One guest, Seth MacFarlane, the creator of "Family Guy," was somewhat more circumspect. He pointed out some of the difficulties that might ensue if we go to a system of complete subjective due process where the national leader can have American citizens killed when he feels like it. One difficulty he raised was the idea that this power could fall into the wrong hands, implying, I think, that the power is currently in the right hands and was appropriately used to kill Alwaki. (As Jack Nicholson said in the movie, maybe that's just as good as it gets these days.) MacFarlane asked how we would feel if Michele Bachmann had such a power.
That's a little farfetched. It's farfetched because Michele Bachmann is not going to get elected President. A more realistic hypothetical is to ask how we would feel if Rick Perry got elected. Rick Petty already has an extensive track record of presiding over the state elimination of people, and he's said that the 234 executions in Texas during his governorship do not disturb his sleep at all. He felt good about all of them. We might add to this factor Perry's statement that if Ben Bernanke "printed more money" before the election, and was foolish enough to cross the Red River after doing so, that Texans "would treat [Bernanke] pretty ugly." I assume Perry meant that Bernanke would be shot, because most things in Texas mean someone is going to get shot.

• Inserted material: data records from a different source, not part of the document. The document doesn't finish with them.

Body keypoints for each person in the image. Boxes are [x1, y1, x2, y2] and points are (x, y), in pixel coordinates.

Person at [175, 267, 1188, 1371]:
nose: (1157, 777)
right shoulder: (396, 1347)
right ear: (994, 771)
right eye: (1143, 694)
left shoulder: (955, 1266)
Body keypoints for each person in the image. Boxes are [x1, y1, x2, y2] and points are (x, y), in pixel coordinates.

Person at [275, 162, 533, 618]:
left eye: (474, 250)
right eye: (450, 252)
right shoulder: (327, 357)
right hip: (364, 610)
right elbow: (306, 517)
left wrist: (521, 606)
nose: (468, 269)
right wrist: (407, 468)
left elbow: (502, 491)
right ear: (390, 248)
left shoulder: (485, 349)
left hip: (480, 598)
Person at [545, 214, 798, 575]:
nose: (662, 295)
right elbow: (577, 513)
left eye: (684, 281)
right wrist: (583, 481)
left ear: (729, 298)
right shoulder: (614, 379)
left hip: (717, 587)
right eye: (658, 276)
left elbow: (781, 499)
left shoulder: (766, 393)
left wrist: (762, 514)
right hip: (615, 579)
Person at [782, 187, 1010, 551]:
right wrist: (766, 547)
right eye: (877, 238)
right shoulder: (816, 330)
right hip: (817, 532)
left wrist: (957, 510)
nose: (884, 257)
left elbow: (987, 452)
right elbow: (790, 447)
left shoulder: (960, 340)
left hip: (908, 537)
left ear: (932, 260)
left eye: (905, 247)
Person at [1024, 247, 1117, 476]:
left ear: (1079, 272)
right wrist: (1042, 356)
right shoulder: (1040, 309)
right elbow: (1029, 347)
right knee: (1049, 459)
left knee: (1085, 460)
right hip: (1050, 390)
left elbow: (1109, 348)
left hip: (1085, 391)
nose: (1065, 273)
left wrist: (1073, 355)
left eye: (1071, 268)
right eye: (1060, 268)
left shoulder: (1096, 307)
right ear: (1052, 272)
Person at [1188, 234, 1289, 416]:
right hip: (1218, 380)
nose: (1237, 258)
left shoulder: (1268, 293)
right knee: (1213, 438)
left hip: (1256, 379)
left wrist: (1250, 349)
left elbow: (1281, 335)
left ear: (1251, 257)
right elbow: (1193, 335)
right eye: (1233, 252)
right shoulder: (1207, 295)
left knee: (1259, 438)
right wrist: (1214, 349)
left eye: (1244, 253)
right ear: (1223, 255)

So let's see where we are here. What would be the distinction in principle between Rick Perry's decision to order the assassination of Ben Bernanke and Obama's decision to order the killing of Anwar al-Alwaki? Just to make the quiz easier, I'll give you a clue: there is no distinction. In both cases a President decided that a person posed a threat to the safety and security of the United States. Indeed, Perry's defenders would point to historical precedent, because "debasing the coinage" of the United States was, at times, a capital offense, as mentioned in the Fifth Amendment. Obama's precedent establishes that a President does not have to prove anything in court, or even obtain an indictment, before he orders an American citizen killed. If the "kill warrant" needs some connection to the War on Terror, well hell, President George W. Bush said the entire world was now a battlefield (that's why he could arrest Jose Padilla, an American citizen, in Chicago, and incarcerate him for years without Due Process), the War on Terror never ends, and therefore anything that happens anywhere which (the President thinks) makes the United States weaker or less able to defend itself (such as devaluing its currency) justifies whatever sanction the President feels like meting out.
A reductio ad absurdum? No, not at all. Anyway, Thomas Jefferson, John Adams and Alexander Hamilton had far more direct experience with the perils of tyrannical power than the contemporary politicians dealing with this problem, and for that very reason they "instituted laws among men" built on the principle that subjectivity in due process was much too dangerous. It will inevitably be abused, terribly and irrevocably, as those tyrants of 1930's Europe, who built careers out of ruling with subjective brutality, should have convinced everyone once and for all.